§ **ACTION REQUISE A**
Selon le passage fourni, dans quel lieu se tiendra le premier rendez-vous de la conférence environnementale ?
§ **ACTION REQUISE B**
Reproduisez à l'identique le passage fourni depuis « Une conférence environnementale » jusqu'à « à cette occasion. » inclus.
§ **ACTION REQUISE C**
Dressez la liste complète des participants aux travaux que François Hollande clôturera en décembre, tels que le passage fourni les énumère.

§ **PASSAGE FOURNI**
———
Sur les suites de la conférence bancaire et financière de juin dernier, un "certain nombre de décisions" a déjà été pris, concernant notamment le crédit d’impôt pour la transition énergétique, la ligne de 5 milliards d’euros débloqués par la Caisse des Dépôts pour les collectivités locales et les prêts de la BPI. "Il reste le tiers financeur, qui a besoin d’étude et d’examen". La ministre souhaite que "cela soit prêt" d’ici le 9 septembre, date à laquelle elle sera auditionnée par la commission spéciale de l’Assemblée sur le projet de loi transition énergétique. Le fonds de 1,5 milliard pour le financement de la transition énergétique est, quant à lui, "en cours de finalisation". "D’ici la fin septembre, la totalité des décisions [issues de la conférence] seront examinées", a-t-elle affirmé.
Une conférence environnementale au format renouvelé
Enfin, la ministre de l’Ecologie a présenté le nouveau format de la conférence environnementale, qui s'était déroulée en 2012 et en 2013 sur deux jours au mois de septembre. Pour sa troisième édition, elle va se recentrer "sur trois sujets essentiels" – les transports et la mobilité durable, la mobilisation de la société civile pour la lutte contre le changement climatique et la santé environnementale - et sera organisée en trois événements distincts. Le premier de ces rendez-vous aura lieu le 4 octobre au Conseil économique, social et environnemental (Cese). Il aura pour thème la préparation de la Conférence de l'ONU sur le climat, qui sera organisée à Paris fin 2015 et qui doit déboucher sur un accord majeur pour limiter le réchauffement climatique et ses conséquences. La biodiversité sera aussi abordée à cette occasion.
Mi-novembre, "la mobilité durable" et "la croissance verte" seront au coeur des débats qui se dérouleront au pôle universitaire de la Cité Descartes à Marne-la-Vallée (Seine-et-Marne). Les problématiques de santé en lien avec l'environnement seront abordées lors du 3e rendez-vous thématique qui prendra place à l'Institut Pasteur à Paris. François Hollande clôturera en décembre les travaux auxquels participeront parlementaires, collectivités, ONG, entreprises et syndicats. Enfin, le Premier ministre présentera en janvier 2015 la prochaine "feuille de route pour la transition écologique".
———
§ **DONNÉES ENREGISTRÉES**
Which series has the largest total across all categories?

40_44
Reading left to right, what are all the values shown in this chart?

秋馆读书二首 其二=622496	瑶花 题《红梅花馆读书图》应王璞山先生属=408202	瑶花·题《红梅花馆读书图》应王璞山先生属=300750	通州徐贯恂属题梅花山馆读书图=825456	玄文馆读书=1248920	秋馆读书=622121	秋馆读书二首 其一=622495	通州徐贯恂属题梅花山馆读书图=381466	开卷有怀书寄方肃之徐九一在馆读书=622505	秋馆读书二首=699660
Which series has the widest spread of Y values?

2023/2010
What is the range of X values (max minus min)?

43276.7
———
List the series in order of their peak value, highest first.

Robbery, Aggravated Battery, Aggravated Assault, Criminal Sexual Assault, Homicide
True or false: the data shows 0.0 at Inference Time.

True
———
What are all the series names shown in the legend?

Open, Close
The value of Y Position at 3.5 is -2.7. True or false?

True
———
§ **SOLUTION A**
Au Conseil économique, social et environnemental (Cese).

§ **SOLUTION B**
Une conférence environnementale au format renouvelé
Enfin, la ministre de l’Ecologie a présenté le nouveau format de la conférence environnementale, qui s'était déroulée en 2012 et en 2013 sur deux jours au mois de septembre. Pour sa troisième édition, elle va se recentrer "sur trois sujets essentiels" – les transports et la mobilité durable, la mobilisation de la société civile pour la lutte contre le changement climatique et la santé environnementale - et sera organisée en trois événements distincts. Le premier de ces rendez-vous aura lieu le 4 octobre au Conseil économique, social et environnemental (Cese). Il aura pour thème la préparation de la Conférence de l'ONU sur le climat, qui sera organisée à Paris fin 2015 et qui doit déboucher sur un accord majeur pour limiter le réchauffement climatique et ses conséquences. La biodiversité sera aussi abordée à cette occasion.

§ **SOLUTION C**
- parlementaires
- collectivités
- ONG
- entreprises
- syndicats